Peach Cobbler Smoothie Bowl
A refreshing twist on the classic peach cobbler dessert, this smoothie bowl is a perfect blend of sweet and tangy flavors. With its creamy texture and crunchy topping, it’s a healthy treat that’s sure to satisfy your cravings.

Ingredients:

– 1 ripe peach, diced
– 1/2 banana, sliced
– 1/4 cup plain Greek yogurt
– 1 tablespoon honey
– 1/4 teaspoon vanilla extract
– Ice cubes (as needed)
– Toppings: granola, chopped nuts, and fresh mint leaves

Instructions:

1. In a blender, combine peach, banana, Greek yogurt, honey, and vanilla extract.
2. Blend until smooth, adding ice cubes if desired to achieve the perfect consistency.
3. Pour the smoothie into a bowl.
4. Top with granola, chopped nuts, and fresh mint leaves.

Cooking Time: None! This recipe is quick and easy to prepare.

Enjoy your Peach Cobbler Smoothie Bowl!

Tahini Chocolate Banana Bread

Tahini Chocolate Banana Bread
Satisfy your sweet tooth with this unique blend of flavors and textures, featuring the creamy richness of tahini, the decadence of dark chocolate, and the natural sweetness of ripe bananas.

Ingredients:

– 3 large ripe bananas, mashed
– 1/2 cup unsalted butter, melted
– 1/4 cup tahini paste
– 1/2 cup granulated sugar
– 1/2 cup all-purpose flour
– 1 teaspoon baking powder
– 1/4 teaspoon salt
– 1 cup dark chocolate chips (at least 60% cocoa)
– 1 large egg, beaten
– 1 tablespoon vanilla extract

Instructions:

1. Preheat oven to 350°F (180°C).
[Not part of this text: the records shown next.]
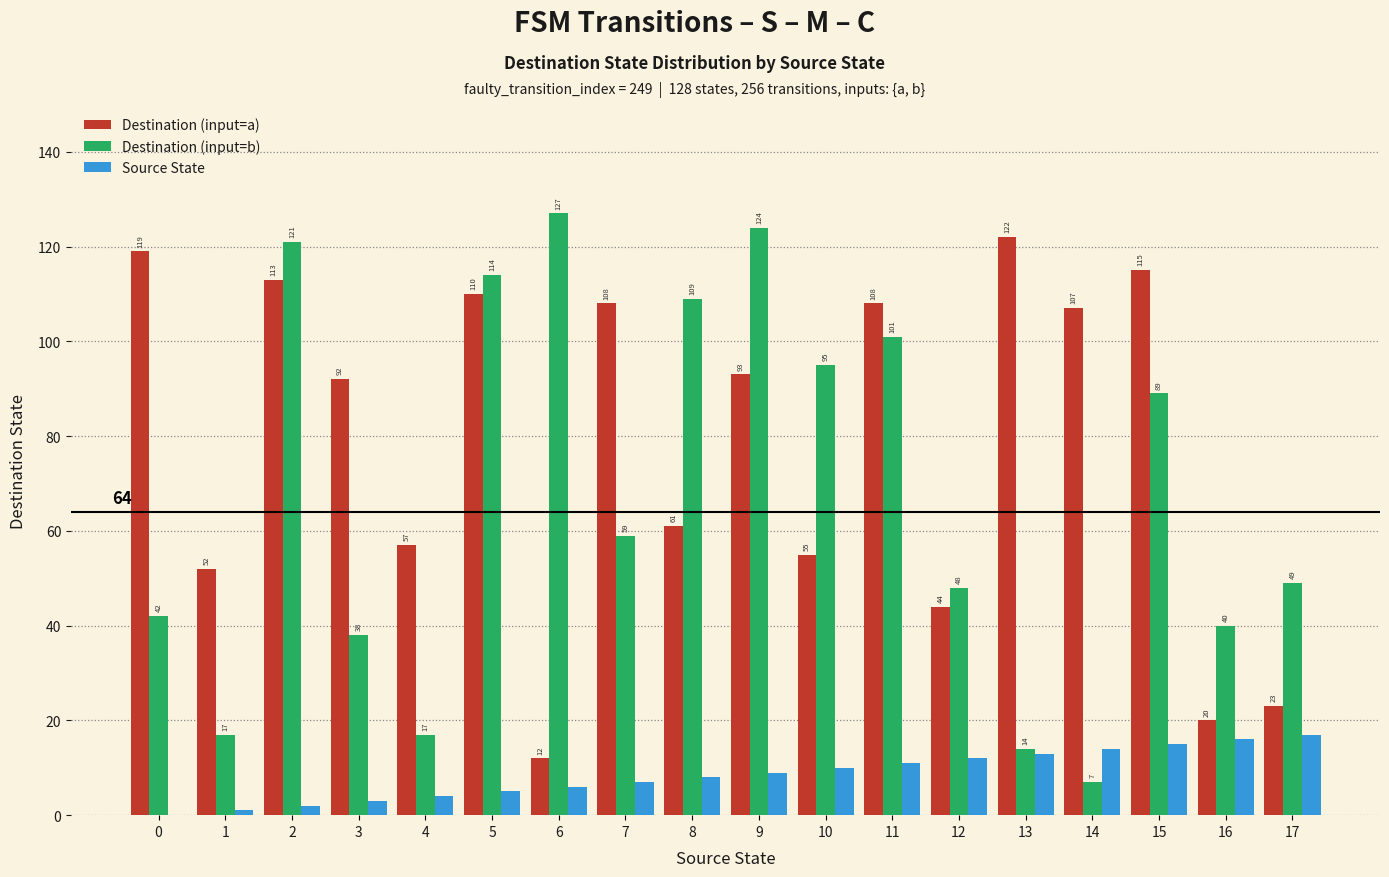

Reading left to right, extract all data points from this chart.

Destination (input=a): 0=119	1=52	2=113	3=92	4=57	5=110	6=12	7=108	8=61	9=93	10=55	11=108	12=44	13=122	14=107	15=115	16=20	17=23
Destination (input=b): 0=42	1=17	2=121	3=38	4=17	5=114	6=127	7=59	8=109	9=124	10=95	11=101	12=48	13=14	14=7	15=89	16=40	17=49
Source State: 0=0	1=1	2=2	3=3	4=4	5=5	6=6	7=7	8=8	9=9	10=10	11=11	12=12	13=13	14=14	15=15	16=16	17=17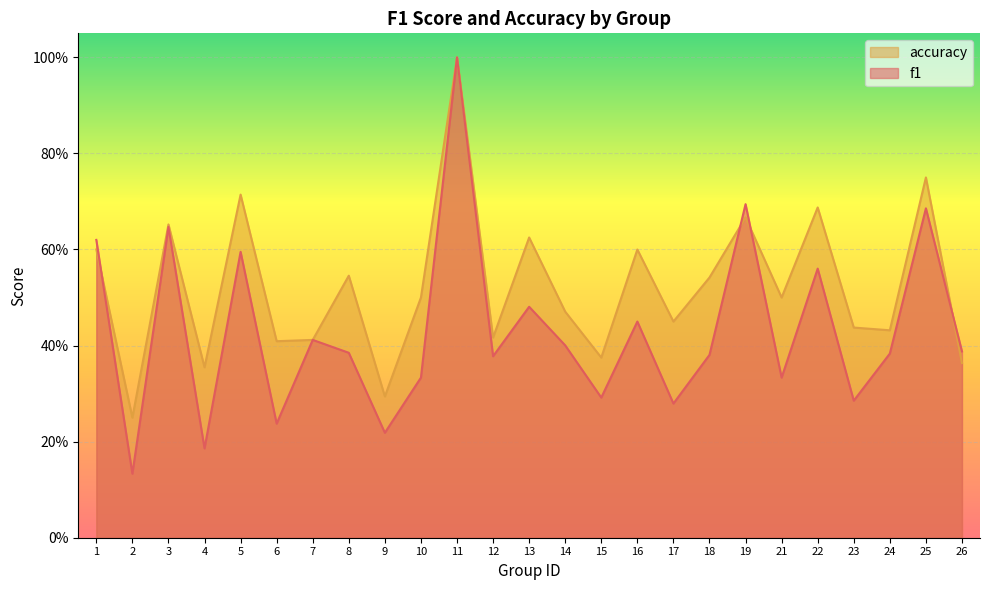

At which label is f1 closest to 0?

2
Grease a 9×5-inch loaf pan.
2. In a medium bowl, whisk together flour, baking powder, and salt.
3. In a large bowl, combine mashed bananas, melted butter, tahini paste, sugar, beaten egg, and vanilla extract. Stir until smooth.
4. Add the dry ingredients to the wet mixture and stir until just combined.
5. Fold in dark chocolate chips.
6. Pour batter into prepared loaf pan and smooth top.
7. Bake for 55-60 minutes or until a toothpick inserted comes out clean.

Cooking Time: 55-60 minutes

Summary

Indulge in these 20 decadent vegan and gluten-free dessert recipes that are simply irresistible! From rich chocolate treats like Avocado Mousse and Almond Flour Chocolate Chip Cookies, to fruity delights such as Strawberry Quinoa Crumble and Raspberry Coconut Macaroons, there’s something for every sweet tooth. These innovative recipes use ingredients like avocado, coconut, and chia seeds to create indulgent desserts that are not only delicious but also healthy. Whether you’re looking for a quick mug cake or a show-stopping cheesecake, this collection of recipes has got you covered.